Work to complete: Filter the entries, keeping every line with the word "assert".
====
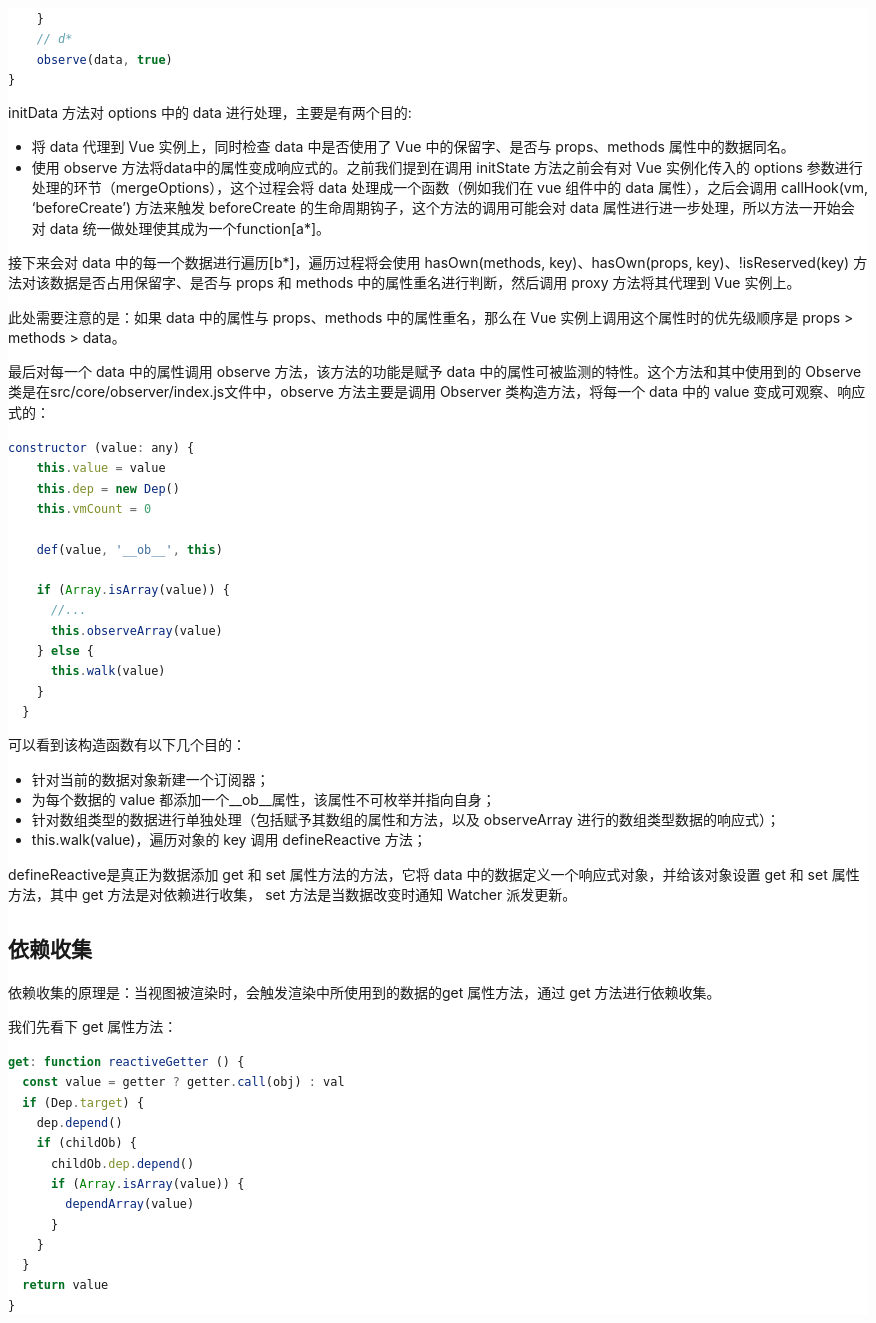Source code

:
 ```js
    }
    // d*
    observe(data, true)
}
```

initData 方法对 options 中的 data 进行处理，主要是有两个目的:
- 将 data 代理到 Vue 实例上，同时检查 data 中是否使用了 Vue 中的保留字、是否与 props、methods 属性中的数据同名。
- 使用 observe 方法将data中的属性变成响应式的。之前我们提到在调用 initState 方法之前会有对 Vue 实例化传入的 options 参数进行处理的环节（mergeOptions），这个过程会将 data 处理成一个函数（例如我们在 vue 组件中的 data 属性），之后会调用 callHook(vm, ‘beforeCreate’) 方法来触发 beforeCreate 的生命周期钩子，这个方法的调用可能会对 data 属性进行进一步处理，所以方法一开始会对 data 统一做处理使其成为一个function[a*]。

接下来会对 data 中的每一个数据进行遍历[b*]，遍历过程将会使用 hasOwn(methods, key)、hasOwn(props, key)、!isReserved(key) 方法对该数据是否占用保留字、是否与 props 和 methods 中的属性重名进行判断，然后调用 proxy 方法将其代理到 Vue 实例上。

此处需要注意的是：如果 data 中的属性与 props、methods 中的属性重名，那么在 Vue 实例上调用这个属性时的优先级顺序是 props > methods > data。

最后对每一个 data 中的属性调用 observe 方法，该方法的功能是赋予 data 中的属性可被监测的特性。这个方法和其中使用到的 Observe 类是在src/core/observer/index.js文件中，observe 方法主要是调用 Observer 类构造方法，将每一个 data 中的 value 变成可观察、响应式的：

```js
constructor (value: any) {
    this.value = value
    this.dep = new Dep()
    this.vmCount = 0

    def(value, '__ob__', this)

    if (Array.isArray(value)) {
      //...
      this.observeArray(value)
    } else {
      this.walk(value)
    }
  }
```

可以看到该构造函数有以下几个目的：

- 针对当前的数据对象新建一个订阅器；
- 为每个数据的 value 都添加一个__ob__属性，该属性不可枚举并指向自身；
- 针对数组类型的数据进行单独处理（包括赋予其数组的属性和方法，以及 observeArray 进行的数组类型数据的响应式）；
- this.walk(value)，遍历对象的 key 调用 defineReactive 方法；

defineReactive是真正为数据添加 get 和 set 属性方法的方法，它将 data 中的数据定义一个响应式对象，并给该对象设置 get 和 set 属性方法，其中 get 方法是对依赖进行收集， set 方法是当数据改变时通知 Watcher 派发更新。

## 依赖收集

依赖收集的原理是：当视图被渲染时，会触发渲染中所使用到的数据的get 属性方法，通过 get 方法进行依赖收集。

我们先看下 get 属性方法：

```js
get: function reactiveGetter () {
  const value = getter ? getter.call(obj) : val
  if (Dep.target) {
    dep.depend()
    if (childOb) {
      childOb.dep.depend()
      if (Array.isArray(value)) {
        dependArray(value)
      }
    }
  }
  return value
}
```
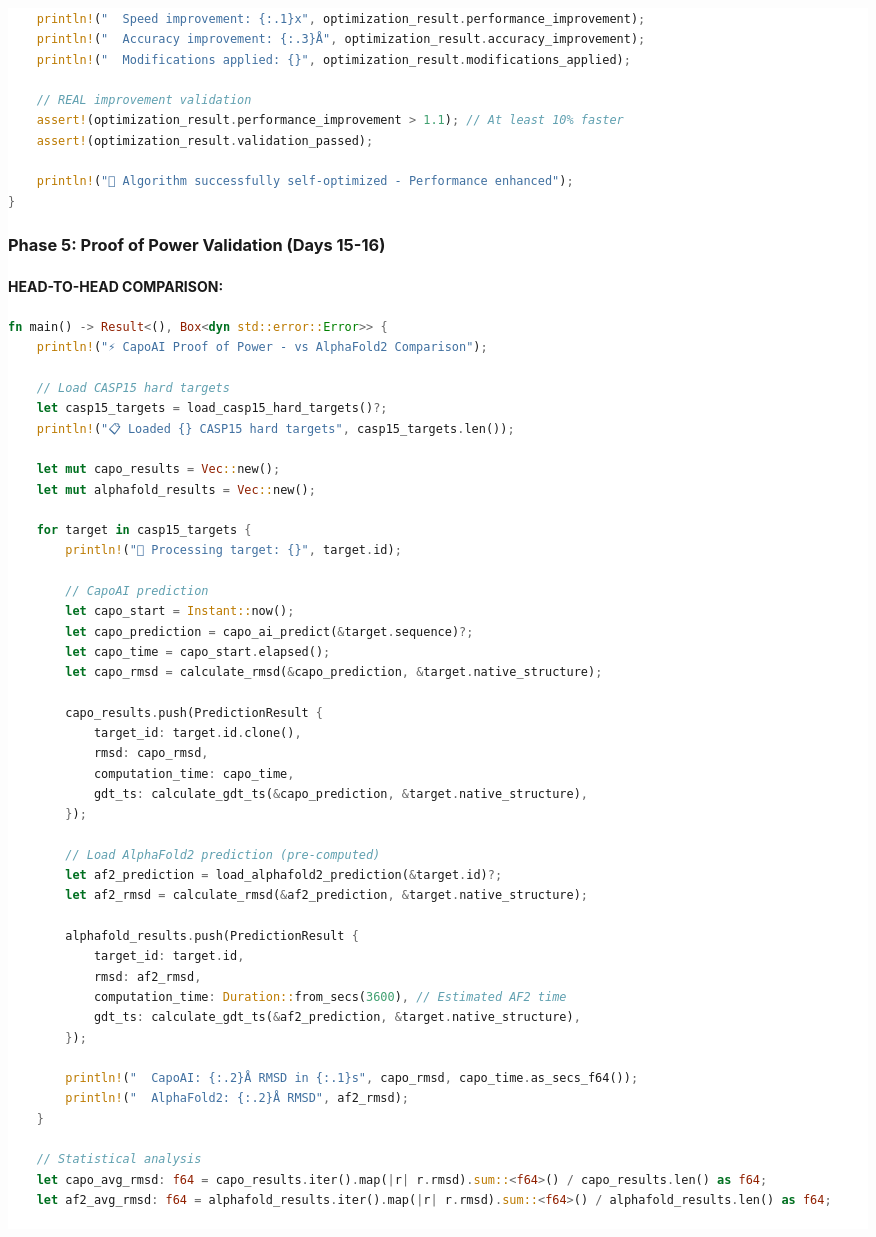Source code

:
 ```rust
    println!("  Speed improvement: {:.1}x", optimization_result.performance_improvement);
    println!("  Accuracy improvement: {:.3}Å", optimization_result.accuracy_improvement);
    println!("  Modifications applied: {}", optimization_result.modifications_applied);
    
    // REAL improvement validation
    assert!(optimization_result.performance_improvement > 1.1); // At least 10% faster
    assert!(optimization_result.validation_passed);
    
    println!("🚀 Algorithm successfully self-optimized - Performance enhanced");
}
```

### Phase 5: Proof of Power Validation (Days 15-16)

#### HEAD-TO-HEAD COMPARISON:
```rust
fn main() -> Result<(), Box<dyn std::error::Error>> {
    println!("⚡ CapoAI Proof of Power - vs AlphaFold2 Comparison");
    
    // Load CASP15 hard targets
    let casp15_targets = load_casp15_hard_targets()?;
    println!("📋 Loaded {} CASP15 hard targets", casp15_targets.len());
    
    let mut capo_results = Vec::new();
    let mut alphafold_results = Vec::new();
    
    for target in casp15_targets {
        println!("🧬 Processing target: {}", target.id);
        
        // CapoAI prediction
        let capo_start = Instant::now();
        let capo_prediction = capo_ai_predict(&target.sequence)?;
        let capo_time = capo_start.elapsed();
        let capo_rmsd = calculate_rmsd(&capo_prediction, &target.native_structure);
        
        capo_results.push(PredictionResult {
            target_id: target.id.clone(),
            rmsd: capo_rmsd,
            computation_time: capo_time,
            gdt_ts: calculate_gdt_ts(&capo_prediction, &target.native_structure),
        });
        
        // Load AlphaFold2 prediction (pre-computed)
        let af2_prediction = load_alphafold2_prediction(&target.id)?;
        let af2_rmsd = calculate_rmsd(&af2_prediction, &target.native_structure);
        
        alphafold_results.push(PredictionResult {
            target_id: target.id,
            rmsd: af2_rmsd,
            computation_time: Duration::from_secs(3600), // Estimated AF2 time
            gdt_ts: calculate_gdt_ts(&af2_prediction, &target.native_structure),
        });
        
        println!("  CapoAI: {:.2}Å RMSD in {:.1}s", capo_rmsd, capo_time.as_secs_f64());
        println!("  AlphaFold2: {:.2}Å RMSD", af2_rmsd);
    }
    
    // Statistical analysis
    let capo_avg_rmsd: f64 = capo_results.iter().map(|r| r.rmsd).sum::<f64>() / capo_results.len() as f64;
    let af2_avg_rmsd: f64 = alphafold_results.iter().map(|r| r.rmsd).sum::<f64>() / alphafold_results.len() as f64;
    
```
====
Answer below:
    assert!(optimization_result.performance_improvement > 1.1); // At least 10% faster
    assert!(optimization_result.validation_passed);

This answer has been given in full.